Sunday, January 19, 2014

The lie-fire

Words bristled
in the starting gates and shook their necks.

I had said I wasn’t married and he’d
What are you waiting for? shot back
quick as the white flash of thought.
Marriage, is it not true, is a blessing
from God?

My eyes dragged themselves from his leathered feet
as he sat cross legged on the floor,
worked up his bare arm,
his neck,
around and past his ear
to tie themselves alongside his.

Dark and flecked with white, his eyes sang a belly full of faith,
but it was what came striding out of them
that beat me back and held me.
Here, at a lope, came the men
we’d passed on the road to Lusaka,
picked up for a moment in the headlights
then dropped back into the night.

Men with briefcases,
backpacks, faggots on their backs, men with pickaxes,
bare feet, flip flops, men with boots;
men with hours to walk before the next fixed light
could remind them home was closer than the moon.
Some flowed down behind us on the road
but some I saw turn off and walk out
past the miombo trees into the bush
to set their rough footsteps sweeping a dust rhythm
with the noises of the night.

I thought of all these men, and looked
at him, and looked down again at my contempt
lamed and whinnying upon the floor,
and lied. And months later, sitting down
to write a poem about distances,
it took until this line to see the ancient fire I’d set
between us, to see him gone
into a darkness of my making
and the ground blackened and cut short
where once we’d stopped to piss,

our twin arcs alive and dancing in the sun.

Words and I

Adjectives are us, getting personal,
gaffs to hook the fin-dark, darting glint of things
and haul it on deck flipping, or dead.

Adjectives are where we take our eyes, our tingling skin,
our cores, fuck-hungry and mean, and turn them on nouns.
Make no mistake that adjectives are desperate things.

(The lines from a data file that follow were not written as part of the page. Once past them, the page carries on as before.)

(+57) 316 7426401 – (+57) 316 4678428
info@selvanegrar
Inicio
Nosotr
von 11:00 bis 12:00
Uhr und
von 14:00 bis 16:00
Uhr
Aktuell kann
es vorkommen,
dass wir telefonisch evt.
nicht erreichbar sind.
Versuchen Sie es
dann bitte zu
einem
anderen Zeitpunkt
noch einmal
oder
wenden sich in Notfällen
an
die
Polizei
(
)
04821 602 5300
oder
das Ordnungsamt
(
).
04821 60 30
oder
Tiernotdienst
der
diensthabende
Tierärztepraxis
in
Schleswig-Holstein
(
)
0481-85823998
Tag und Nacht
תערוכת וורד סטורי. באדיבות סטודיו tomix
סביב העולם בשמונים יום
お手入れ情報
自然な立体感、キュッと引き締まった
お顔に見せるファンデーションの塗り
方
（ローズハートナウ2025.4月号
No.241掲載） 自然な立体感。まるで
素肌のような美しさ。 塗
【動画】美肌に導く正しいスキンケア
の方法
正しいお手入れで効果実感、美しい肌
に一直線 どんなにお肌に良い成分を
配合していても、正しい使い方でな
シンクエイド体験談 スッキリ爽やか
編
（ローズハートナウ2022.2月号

Take Homer, the maker of our word.
His Achaeans, from the first book to the last,
are euknemides, well-greaved, thirty one times in all.

Their greaves hold fast in their full bellowed strength,
fixed firm when the men are lounging round the camp,
and their greaves stay shining on when their mouths taste dirt

and Trojan chariots roll over and snap their shins.
Even as some whirling hero plucks their bodies clean,
these Greeks’ greaves are well.

Perhaps someone took comfort to hear it so.
Perhaps, when I stop writing to see in the window
this stone dead city, and think How oppressive it can be!

as the bright blue gushing sounds of countryside come running,
I too should pause, and rethink the relationship between
these adjectives and me, untie them, let them wander

off to a void of air, or fling them like confetti in the wind
to settle with what nouns they please.

Domestic

The sign read “semi-feral”, which he explained
was because one day in their unstable youth,
all swollen knees and juddering legs,
they were driven into what he called a crush
(a wooden ring the foals would circle wild
with fear until they found their mare),
where they were vaccinated, branded, and had their tails
docked, before being left to roam
amid the fading purple of an autumn heath.
All this – a puncture, a scar, a military cut -
meant the ponies running either side of us
as you pulled back on me in fear
were half way to being right. Half way
from being ferae (beasts and wild things) but as far
from the domus (the house, or home) where
life awakes its better breeding. In just such a home
you lie in bed beside me as I watch the news –
your head on my armpit as you half see
more celebrities and paedophiles penned in
another crush, heads lowly like a grazing foal,
watching their feet walk them out of another house,
their membership revoked. And I watch you
dozing, and hope beyond what all I know
that this thin legged little house of ours may last.
And then I too am taken into sleep, that unruly
skating skim of thought, where my hair grows long
and my skin uncleansed, and when I wake

I wake afraid that all my loving you won’t help.